::: Passage for review

Primarily under the three Rule 55(c) factors identified by the United States Court of Appeals for the Fifth Circuit and considering that setting aside an entry of default is less rigorous than setting aside a default judgment, Kundert has shown good cause to set aside the Clerk's November 29, 2021 entry of default [Dkt. No. 34].

The Court should therefore set aside that entry of default, deny as moot the motion for default judgment, and set a deadline for Kundert to respond to the FAC, which will allow Kundert an opportunity to properly assert the Federal Rule of Civil Procedure 12(b)(2) ground she raises in her briefing and, if she elects, to also formally challenge the form of the process and the contents of the summons, under Federal Rule of Civil Procedure 12(b)(4), and/or the method of service attempted by Plaintiffs, under Federal Rule of Civil Procedure 12(b)(5), other grounds alluded to throughout her briefing.

I. On the record before the Court, willful default has not been shown.

“A willful default is an ‘intentional failure' to respond to litigation.” OCA, 551 F.3d at 371 n.32. And the undersigned cannot find, on this record, that a pro se litigant intentionally failed to respond where - through a motion to set aside default filed less than 6 weeks after Plaintiffs filed a court-ordered motion for default judgment - she maintains, even if incorrectly, that service as to her (in California) was not proper.

::::::
::: Source information

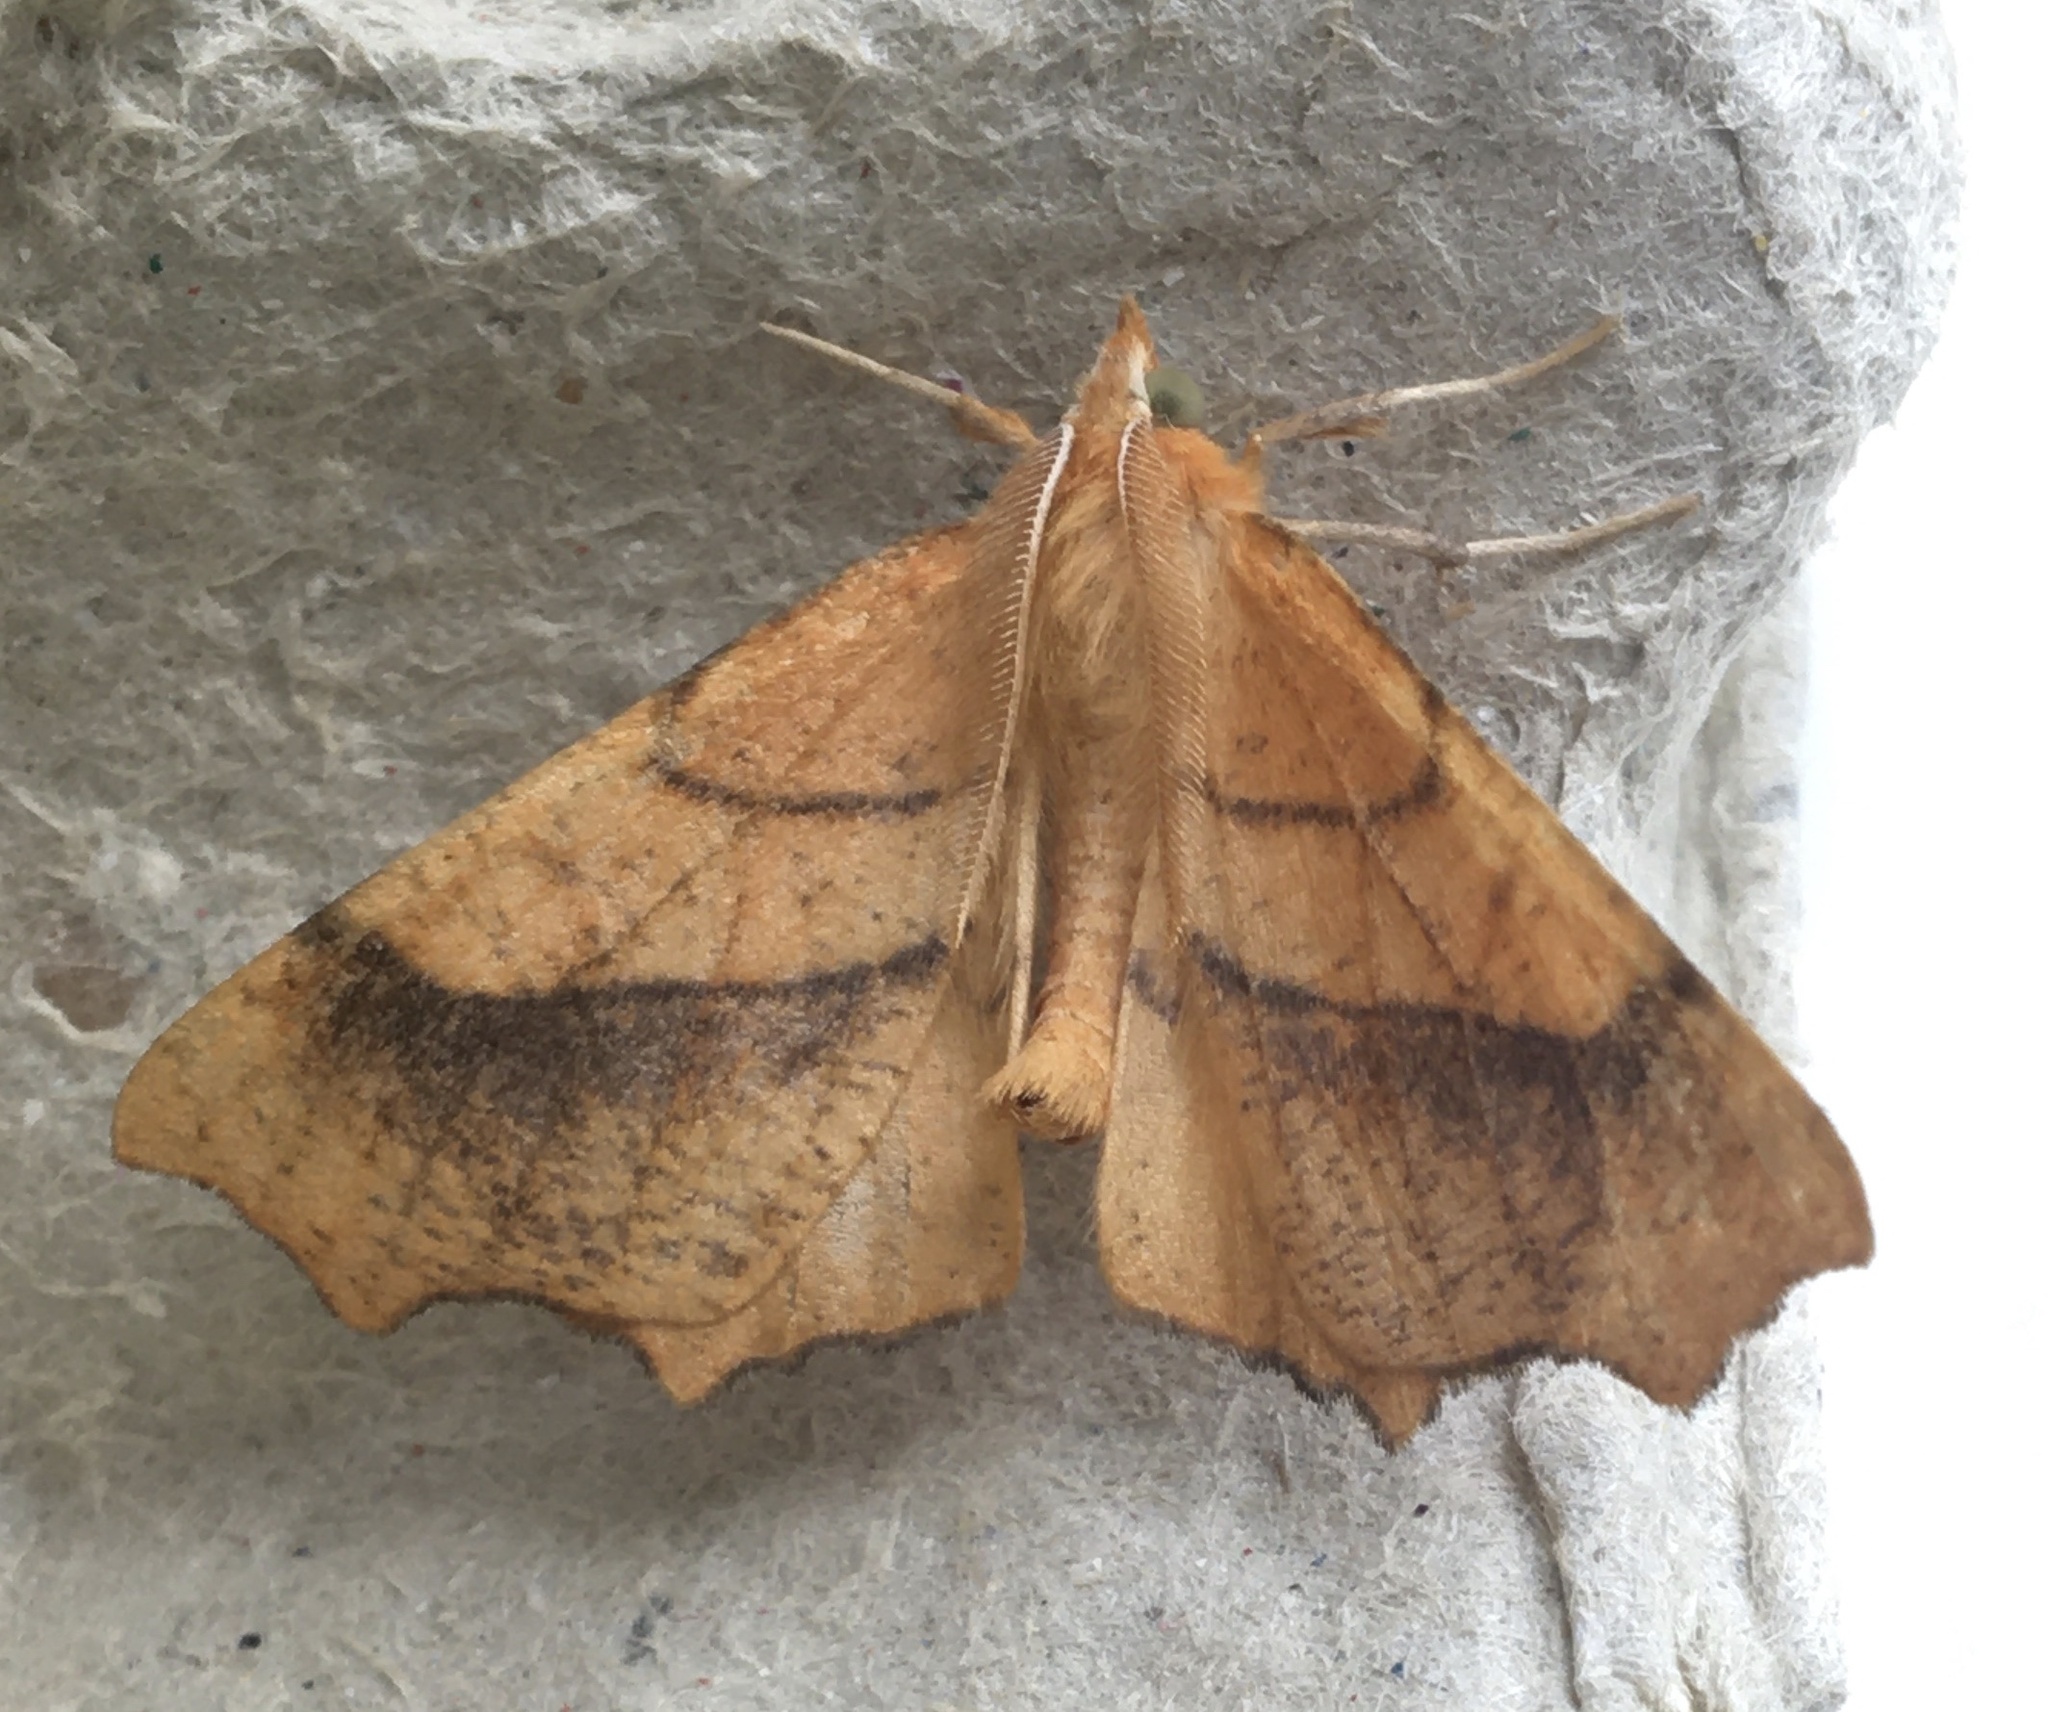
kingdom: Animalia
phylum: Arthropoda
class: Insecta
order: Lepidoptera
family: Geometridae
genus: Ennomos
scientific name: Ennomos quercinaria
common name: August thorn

::::::

What the exercise asks >> Reproduce part of the excerpt on the default ruling word for word, beginning at the words "The Court should" and stopping after "throughout her briefing.". The items come from a different source than the excerpt on the default ruling.

Completed task >>
The Court should therefore set aside that entry of default, deny as moot the motion for default judgment, and set a deadline for Kundert to respond to the FAC, which will allow Kundert an opportunity to properly assert the Federal Rule of Civil Procedure 12(b)(2) ground she raises in her briefing and, if she elects, to also formally challenge the form of the process and the contents of the summons, under Federal Rule of Civil Procedure 12(b)(4), and/or the method of service attempted by Plaintiffs, under Federal Rule of Civil Procedure 12(b)(5), other grounds alluded to throughout her briefing.